Accessibility statement

Giovanni Morelli and his friend Giorgione: Connoisseurship, Science and Irony

Monday 6 May 2013, 4.30PM to 6.00pm

Speaker(s): Luke Uglow

Giovanni Morelli has been vaunted as “the celebrated inventor of scientific connoisseurship”, a reputation that was seemingly validated by his 1880 attribution of the Sleeping Venus in Dresden to the sixteenth-century Venetian painter Giorgione. However, there have always been doubts. Although his writing inspired a fanatical school of disciples, others suspected Morelli’s Kunstwissenschaft was nothing more than a rhetorical strategy.

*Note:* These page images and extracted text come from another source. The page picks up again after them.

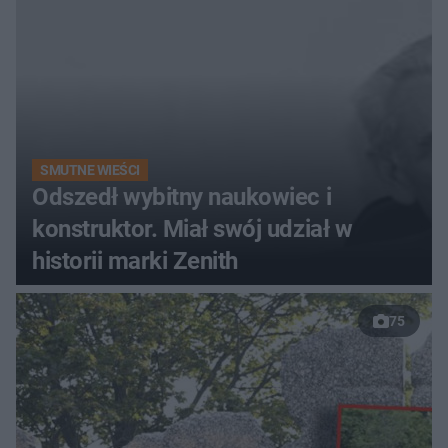
SMUTNE WIEŚCI
Odszedł wybitny naukowiec i
konstruktor. Miał swój udział w
historii marki Zenith
75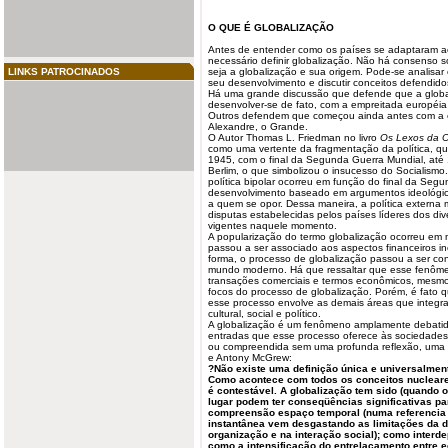
O QUE É GLOBALIZAÇÃO
Antes de entender como os países se adaptaram 
necessário definir globalização. Não há consenso 
LINKS PATROCINADOS
seja a globalização e sua origem. Pode-se analisar
seu desenvolvimento e discutir conceitos defendido
Há uma grande discussão que defende que a global
desenvolver-se de fato, com a empreitada européia
Outros defendem que começou ainda antes com a 
Alexandre, o Grande.
O Autor Thomas L. Friedman no livro
Os Lexos da Ol
como uma vertente da fragmentação da política, qu
1945, com o final da Segunda Guerra Mundial, at
Berlim, o que simbolizou o insucesso do Socialismo
política bipolar ocorreu em função do final da Seg
desenvolvimento baseado em argumentos ideológi
a quem se opor. Dessa maneira, a política externa 
disputas estabelecidas pelos países líderes dos d
vigentes naquele momento.
A popularização do termo globalização ocorreu em
passou a ser associado aos aspectos financeiros i
forma, o processo de globalização passou a ser c
mundo moderno. Há que ressaltar que esse fenôme
transações comerciais e termos econômicos, mesmo
focos do processo de globalização. Porém, é fato 
esse processo envolve as demais áreas que integr
cultural, social e político.
A globalização é um fenômeno amplamente debati
entradas que esse processo oferece às sociedades 
ou compreendida sem uma profunda reflexão, uma 
e Antony McGrew:
?Não existe uma definição única e universalment
Como acontece com todos os conceitos nucleare
é contestável. A globalização tem sido (quando 
lugar podem ter conseqüências significativas pa
compreensão espaço temporal (numa referenci
instantânea vem desgastando as limitações da d
organização e na interação social); como interd
como a intensificação do entrelaçamento entre 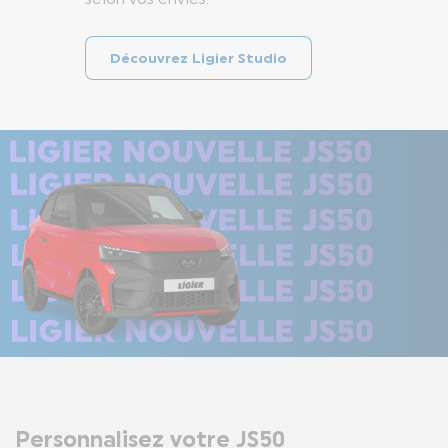
Découvrez Ligier Studio
Personnalisez votre JS50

Morelli’s final contribution to the historiography of Giorgione was an 1890 attribution of the Portrait of a Lady in the Borghese Gallery. When passing this judgement, Morelli referred to Giorgione as “my friend”. All things being equal, this seems a strangely unscientific thing to do. The intention of this paper is to ask the question: why? The answer is that the concept of irony was fundamental to Morelli’s thinking. This does not mean that his connoisseurship was, or was not, scientific. Instead, irony allowed for the incongruous fusion of positivist and idealist methods, scientific and religious rhetoric, material and spiritual analysis, of objective and subjective. In Morelli’s writing, irony functions as a critical reflection on the relation between art and science.